For decades, student retention has been a big challenge for engineering and technology universities. Maartje van den Bogaard spent five years researching the factors that play a part in the success of first-year engineering students.
Prior to Van den Bogaard’s PhD defence ceremony on 13 February, the Leiden- Delft-Erasmus Centre for Education and Learning hosted its second Innovation Room, a symposium in which two renowned researchers shared their views on study success.
Depending on the faculty, about 20 to 50 percent of students at Delft University of Technology drop out in the first year. On average 63 per cent of the student cohorts 1988 to 1998 eventually managed to earn a Master's degree. The graduation percentages for bachelor courses are more favourable, on average 70 per cent. Engineering and technology universities worldwide have similar rates.

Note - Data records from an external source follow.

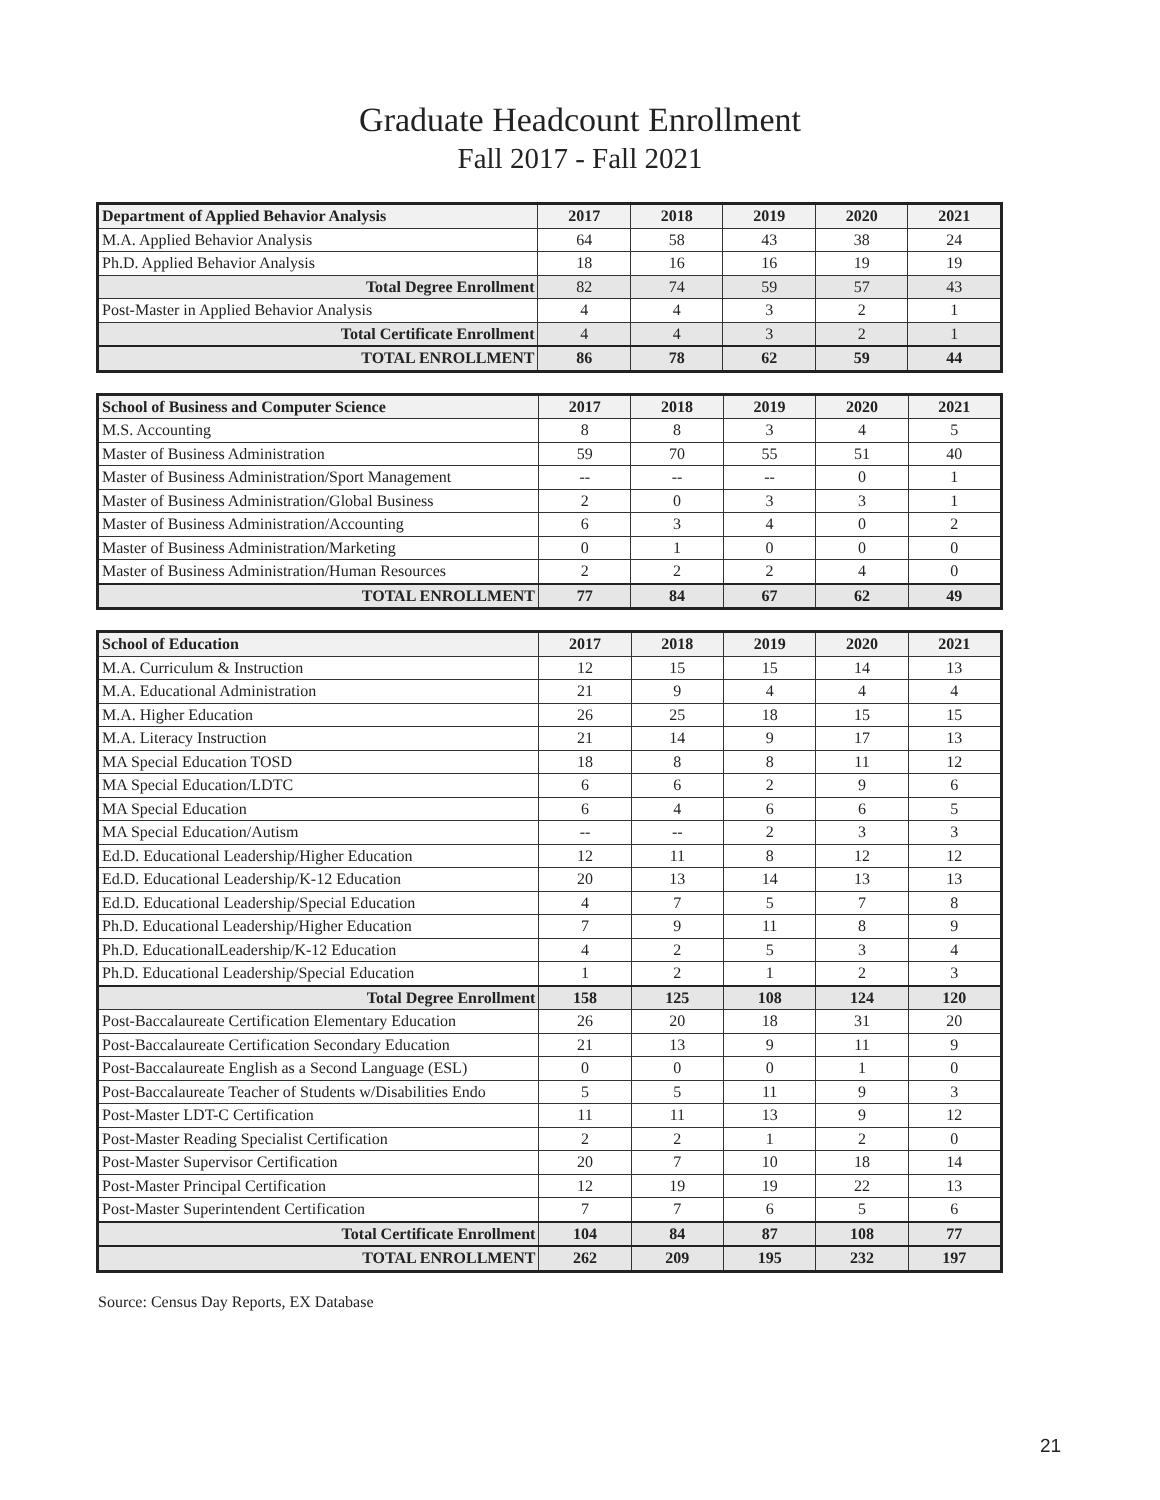Graduate Headcount Enrollment
Fall 2017 - Fall 2021
| Department of Applied Behavior Analysis | 2017 | 2018 | 2019 | 2020 | 2021 |
| --- | --- | --- | --- | --- | --- |
| M.A. Applied Behavior Analysis | 64 | 58 | 43 | 38 | 24 |
| Ph.D. Applied Behavior Analysis | 18 | 16 | 16 | 19 | 19 |
| Total Degree Enrollment | 82 | 74 | 59 | 57 | 43 |
| Post-Master in Applied Behavior Analysis | 4 | 4 | 3 | 2 | 1 |
| Total Certificate Enrollment | 4 | 4 | 3 | 2 | 1 |
| TOTAL ENROLLMENT | 86 | 78 | 62 | 59 | 44 |
| School of Business and Computer Science | 2017 | 2018 | 2019 | 2020 | 2021 |
| --- | --- | --- | --- | --- | --- |
| M.S. Accounting | 8 | 8 | 3 | 4 | 5 |
| Master of Business Administration | 59 | 70 | 55 | 51 | 40 |
| Master of Business Administration/Sport Management | -- | -- | -- | 0 | 1 |
| Master of Business Administration/Global Business | 2 | 0 | 3 | 3 | 1 |
| Master of Business Administration/Accounting | 6 | 3 | 4 | 0 | 2 |
| Master of Business Administration/Marketing | 0 | 1 | 0 | 0 | 0 |
| Master of Business Administration/Human Resources | 2 | 2 | 2 | 4 | 0 |
| TOTAL ENROLLMENT | 77 | 84 | 67 | 62 | 49 |
| School of Education | 2017 | 2018 | 2019 | 2020 | 2021 |
| --- | --- | --- | --- | --- | --- |
| M.A. Curriculum & Instruction | 12 | 15 | 15 | 14 | 13 |
| M.A. Educational Administration | 21 | 9 | 4 | 4 | 4 |
| M.A. Higher Education | 26 | 25 | 18 | 15 | 15 |
| M.A. Literacy Instruction | 21 | 14 | 9 | 17 | 13 |
| MA Special Education TOSD | 18 | 8 | 8 | 11 | 12 |
| MA Special Education/LDTC | 6 | 6 | 2 | 9 | 6 |
| MA Special Education | 6 | 4 | 6 | 6 | 5 |
| MA Special Education/Autism | -- | -- | 2 | 3 | 3 |
| Ed.D. Educational Leadership/Higher Education | 12 | 11 | 8 | 12 | 12 |
| Ed.D. Educational Leadership/K-12 Education | 20 | 13 | 14 | 13 | 13 |
| Ed.D. Educational Leadership/Special Education | 4 | 7 | 5 | 7 | 8 |
| Ph.D. Educational Leadership/Higher Education | 7 | 9 | 11 | 8 | 9 |
| Ph.D. EducationalLeadership/K-12 Education | 4 | 2 | 5 | 3 | 4 |
| Ph.D. Educational Leadership/Special Education | 1 | 2 | 1 | 2 | 3 |
| Total Degree Enrollment | 158 | 125 | 108 | 124 | 120 |
| Post-Baccalaureate Certification Elementary Education | 26 | 20 | 18 | 31 | 20 |
| Post-Baccalaureate Certification Secondary Education | 21 | 13 | 9 | 11 | 9 |
| Post-Baccalaureate English as a Second Language (ESL) | 0 | 0 | 0 | 1 | 0 |
| Post-Baccalaureate Teacher of Students w/Disabilities Endo | 5 | 5 | 11 | 9 | 3 |
| Post-Master LDT-C Certification | 11 | 11 | 13 | 9 | 12 |
| Post-Master Reading Specialist Certification | 2 | 2 | 1 | 2 | 0 |
| Post-Master Supervisor Certification | 20 | 7 | 10 | 18 | 14 |
| Post-Master Principal Certification | 12 | 19 | 19 | 22 | 13 |
| Post-Master Superintendent Certification | 7 | 7 | 6 | 5 | 6 |
| Total Certificate Enrollment | 104 | 84 | 87 | 108 | 77 |
| TOTAL ENROLLMENT | 262 | 209 | 195 | 232 | 197 |
Source: Census Day Reports, EX Database
21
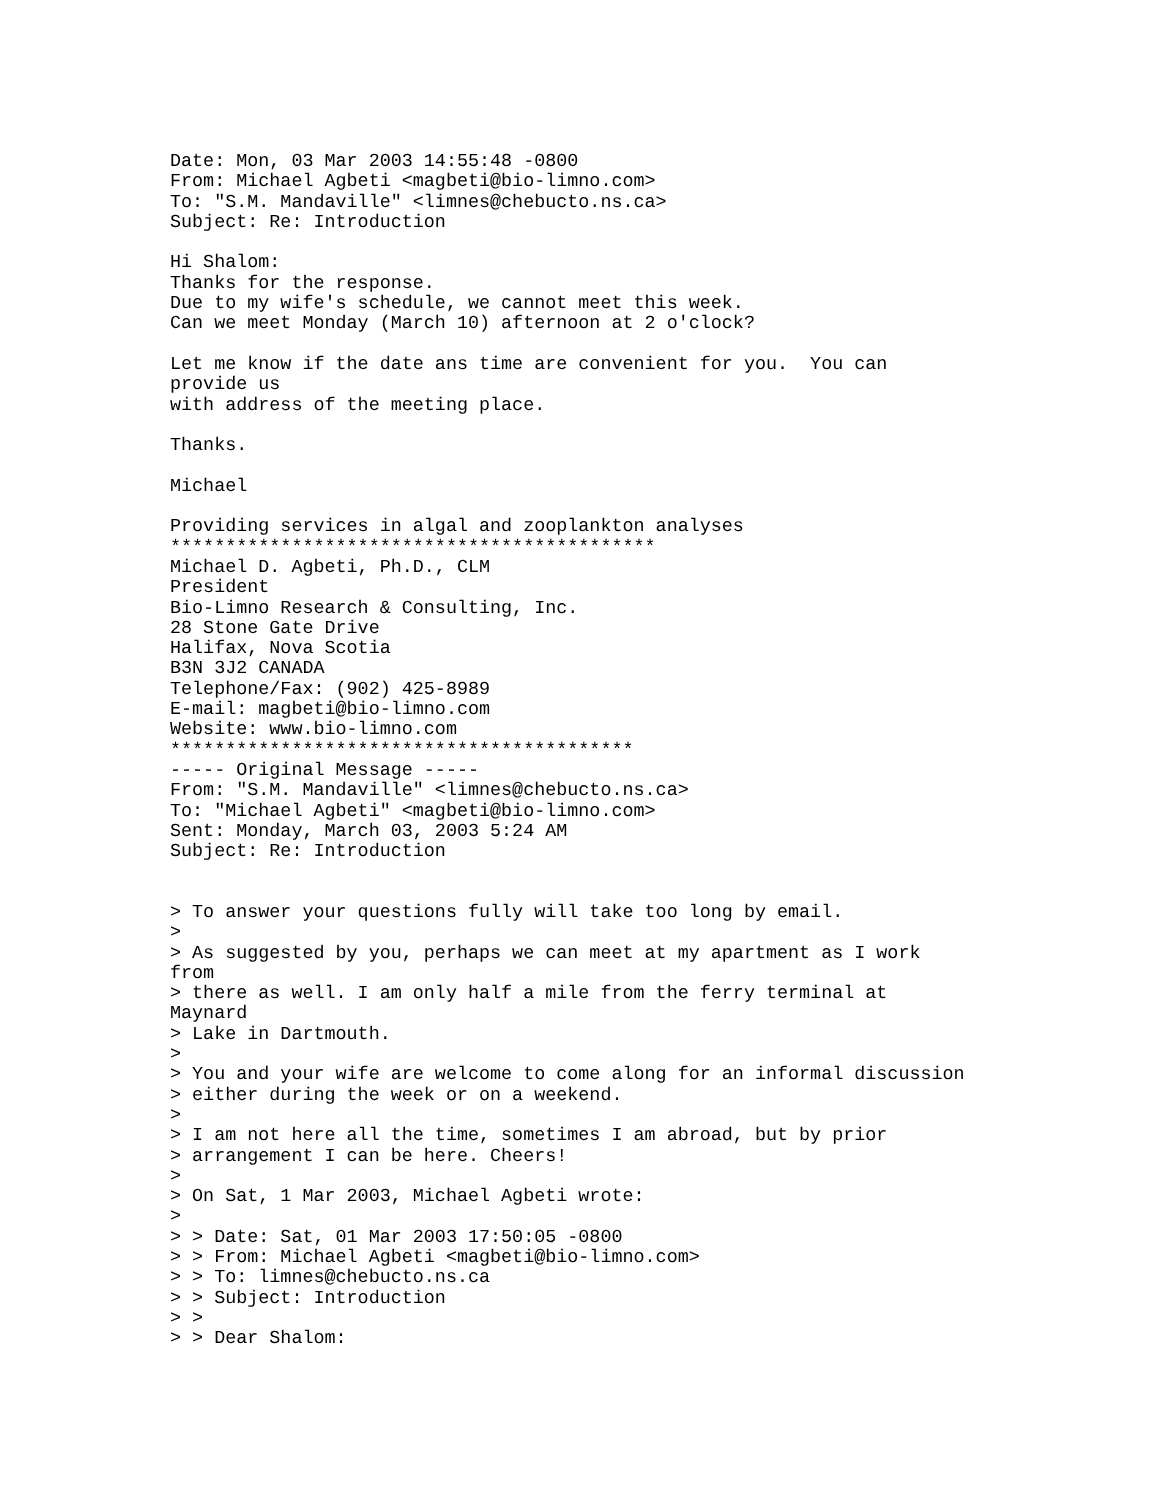Date: Mon, 03 Mar 2003 14:55:48 -0800
From: Michael Agbeti <magbeti@bio-limno.com>
To: "S.M. Mandaville" <limnes@chebucto.ns.ca>
Subject: Re: Introduction

Hi Shalom:
Thanks for the response.
Due to my wife's schedule, we cannot meet this week.
Can we meet Monday (March 10) afternoon at 2 o'clock?

Let me know if the date ans time are convenient for you.  You can
provide us
with address of the meeting place.

Thanks.

Michael

Providing services in algal and zooplankton analyses
********************************************
Michael D. Agbeti, Ph.D., CLM
President
Bio-Limno Research & Consulting, Inc.
28 Stone Gate Drive
Halifax, Nova Scotia
B3N 3J2 CANADA
Telephone/Fax: (902) 425-8989
E-mail: magbeti@bio-limno.com
Website: www.bio-limno.com
******************************************
----- Original Message -----
From: "S.M. Mandaville" <limnes@chebucto.ns.ca>
To: "Michael Agbeti" <magbeti@bio-limno.com>
Sent: Monday, March 03, 2003 5:24 AM
Subject: Re: Introduction


> To answer your questions fully will take too long by email.
>
> As suggested by you, perhaps we can meet at my apartment as I work
from
> there as well. I am only half a mile from the ferry terminal at
Maynard
> Lake in Dartmouth.
>
> You and your wife are welcome to come along for an informal discussion
> either during the week or on a weekend.
>
> I am not here all the time, sometimes I am abroad, but by prior
> arrangement I can be here. Cheers!
>
> On Sat, 1 Mar 2003, Michael Agbeti wrote:
>
> > Date: Sat, 01 Mar 2003 17:50:05 -0800
> > From: Michael Agbeti <magbeti@bio-limno.com>
> > To: limnes@chebucto.ns.ca
> > Subject: Introduction
> >
> > Dear Shalom:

Action-oriented research needed
At Delft University of Technology, attempts to lower the dropout and study delay rates have hardly been successful. "At the same time, researchers have often focused on describing and explaining study success as a scientific phenomenon, placing little to no emphasis on actual solutions," says Van den Bogaard. She and the speakers at the Innovation Room all agreed on one thing: to improve student success rates, research must be action-oriented.
Motivated, competent and belonging
Jeroen van Merriënboer, an internationally renowned Dutch researcher at the Graduate School of Health Professions Education in Maastricht, started researching learning processes in the nineties. During the symposium, he discussed the three components of Self-Determination Theory as possible predictors of study success: according to available research, students who feel motivated, competent and part of a community are less likely to drop out.
However, Van Merriënboer points out that most research on study success is correlational and that it has not provided strong evidence for possible effects of the self-determination theory on dropout rates. "Our next step must therefore be drafting hypotheses based on available research and testing these in practice using experimental research designs," he suggests.